Now she was awake, tired but alert. She levered her eyes open. They were about all she could move. She was strapped to some sort of frame, a bed maybe. Her legs were splayed and her arms were secured over her head. She could tell she was naked. The air was stifling and the absolute darkness was cut by a sliver of light leaking from under a door she could see if she tilted her head.
When she tried to speak she managed just a hoarse croak. She cleared her throat and tried again. “Come on, you bastards,” she yelled. “Get it over with.”
A minute later she heard footsteps outside the door and a key being inserted into a lock. When the door swung open, she could tell by the angle of the sun it was just past dawn and that she hadn’t been taken to the Twenty Devils Mine. The landscape outside her cell didn’t look familiar. She also saw that her prison must have been a garden shed. There were racks for tools bolted to the wall and from somewhere close she recognized the taint of fertilizer.
The man who entered was Chinese, a soldier in a uniform without insignia. He was old enough to be an officer, but had the hard look of a drill instructor. She guessed he
was an NCO. When the sergeant turned on the overhead lights he made sure his gaze didn’t wander from her face.
“Very gallant of you,” Lauren sneered.
“Your strength,” the soldier said not unkindly. “Keep it.”
Lauren knew what she was in for. She’d known as soon as she realized she’d been tied up. The terror of Mercer’s stories about the acupuncturist filled her mind. Strangely, this veteran soldier seemed bothered by her fate. Why else would he have warned her just now? She wondered if she could use that concern.
“You can help me,” she pleaded. “Don’t let them touch me.”

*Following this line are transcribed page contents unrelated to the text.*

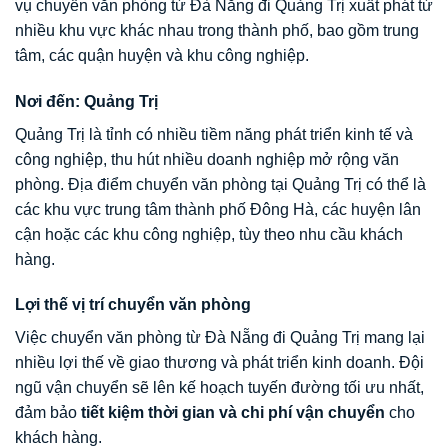
vụ chuyển văn phòng từ Đà Nẵng đi Quảng Trị xuất phát từ
nhiều khu vực khác nhau trong thành phố, bao gồm trung
tâm, các quận huyện và khu công nghiệp.
Nơi đến: Quảng Trị
Quảng Trị là tỉnh có nhiều tiềm năng phát triển kinh tế và
công nghiệp, thu hút nhiều doanh nghiệp mở rộng văn
phòng. Địa điểm chuyển văn phòng tại Quảng Trị có thể là
các khu vực trung tâm thành phố Đông Hà, các huyện lân
cận hoặc các khu công nghiệp, tùy theo nhu cầu khách
hàng.
Lợi thế vị trí chuyển văn phòng
Việc chuyển văn phòng từ Đà Nẵng đi Quảng Trị mang lại
nhiều lợi thế về giao thương và phát triển kinh doanh. Đội
ngũ vận chuyển sẽ lên kế hoạch tuyến đường tối ưu nhất,
đảm bảo
tiết kiệm thời gian và chi phí vận chuyển
cho
khách hàng.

The soldier’s eyes dropped.
He felt shame. Was it enough? Would he let her go?
“You know what he’ll do to me. You’re a soldier. Like me. Where is your honor?” Her cry was met by silence. “Please. You can’t let him do this to me. The other man. The American. He’s in a hospital. He hasn’t spoken since his escape. He’s a vegetable.”
Sergeant Huai was unable to hide his revulsion.
“It’s true,” Lauren continued. “Mercer is his name, but he can’t even remember it. Listen. I don’t care anymore about what you’re doing in Panama. My country doesn’t care. Please, let me go.”
“I cannot.” Huai answered.
“Then kill me.” Lauren’s eyes blazed, not knowing she echoed Mercer’s exact words when he was first faced with torture. “If that’s what it takes to prevent that sadist from raping and torturing me then do it. Kill me now!”
“Sun no rape.”
“Bull! It’s a proven method of torture. He’ll do it.”
“Sun, ah. .” Huai pointed at his crotch. “No longer a man.”
“But he’s man enough to stick needles in my body that will destroy my mind. Is that how you people fight? Is that your way?”
“Not my way. Sun’s way.”
“You’re the same. If you let him do it you’re just as bad as he is.”
That concept made Huai pause again. Lauren was sure she was on the right track. The NCO had the look of a man who fought his nation’s enemies on battlefields, not in horror chambers. If only she could get through to him, weaken him.